Dentro de seus limites, em lagoas e estuários, prosperam flamingos, caranguejos vermelhos, conchas negras e mais de 100 espécies de aves, tanto migratórias quanto residentes.

No entanto, o santuário se tornou um campo de batalha para pescadores, guardas florestais e comunidades locais, que buscam preservar este inestimável espaço natural do Pacífico.

O santuário se estende pela costa peruana, abraçando uma variedade de ecossistemas que vão desde manguezais e estuários até florestas secas e áreas de dunas. Os manguezais desempenham um papel crucial ao atuar como filtros naturais e criadouros de espécies marinhas, essenciais para o equilíbrio ecológico regional.

Apesar das ameaças do crime organizado e da pesca ilegal, o santuário protege cerca de 3.000 hectares de manguezais, vitais para a biodiversidade marinha e costeira do Peru. Suas lagoas e estuários são refúgio de mais de 100 espécies de aves, além de peixes, moluscos, crustáceos e mamíferos que dependem do equilíbrio desses pântanos.

Biodiversidade dos manguezais de Tumbes

Espécies como flamingos, garças e corvos-marinhos encontram no santuário um refúgio seguro, especialmente em áreas como El Palmal, um importante santuário ornitológico do Pacífico. Além disso, os manguezais são considerados verdadeiras “creches naturais” para numerosas espécies marinhas.

Além de seu valor natural, o santuário é uma importante fonte de sustento para centenas de famílias em Tumbes. Durante décadas, extratores tradicionais têm coletado caranguejos vermelhos e conchas negras, produtos emblemáticos da gastronomia peruana e motor econômico local.

Cerca de 200 pessoas com direitos ancestrais desenvolvem práticas extrativas sustentáveis, apoiadas pelo Consórcio Manglares, uma organização que gerencia a área junto com o Estado peruano.

Através deste consórcio, promovem-se iniciativas como a reprodução em laboratório de espécies-chave para reforçar as populações naturais.

Apesar dos esforços, a segurança continua sendo uma ameaça significativa para o santuário. Rede de narcotráfico, contrabando e tráfico ilegal de combustível utilizam cada vez mais as rotas marítimas e estuários fronteiriços. Os locais denunciam assaltos e presença de embarcações suspeitas, o que levou muitos pescadores a evitar sair à noite.

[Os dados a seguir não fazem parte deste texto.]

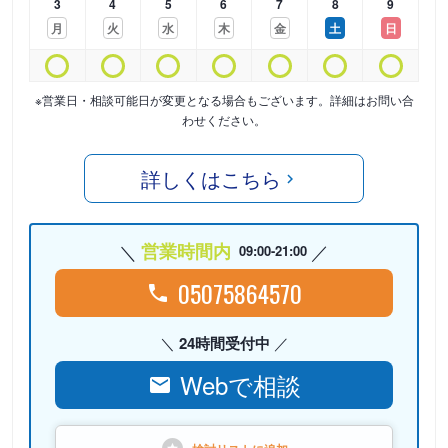
3
4
5
6
7
8
9
月
火
水
木
金
土
日
※営業日・相談可能日が変更となる場合もございます。詳細はお問い合
わせください。
詳しくはこちら
営業時間内
09:00-21:00
05075864570
24時間受付中
Webで相談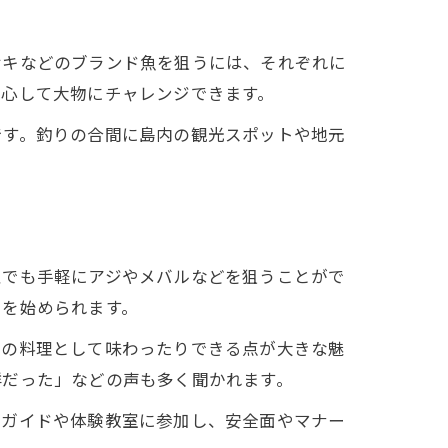
サキなどのブランド魚を狙うには、それぞれに
安心して大物にチャレンジできます。
です。釣りの合間に島内の観光スポットや地元
性でも手軽にアジやメバルなどを狙うことがで
りを始められます。
元の料理として味わったりできる点が大きな魅
鮮だった」などの声も多く聞かれます。
のガイドや体験教室に参加し、安全面やマナー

Com apenas cinco guardas florestais encarregados de vigiar todo o santuário, controlar o aumento das economias ilegais é quase impossível. Embora a criação do santuário tenha interrompido a destruição massiva de manguezais, novos desafios como a pesca ilegal, o tráfico transfronteiriço e a mudança climática complicam a situação.

Frente à violência e às ameaças ambientais, o ecoturismo surge como uma solução sustentável. A observação de aves e passeios pelos estuários atraem turistas interessados na biodiversidade, gerando receitas que ajudam a conservar o manguezal e melhorar a qualidade de vida das comunidades.

O Santuário Los Manglares de Tumbes: um bastião natural que enfrenta a insegurança, o tráfico ilegal e a crescente pressão sobre um território crucial para a biodiversidade do Pacífico, enquanto oferece um refúgio seguro para espécies em perigo de extinção.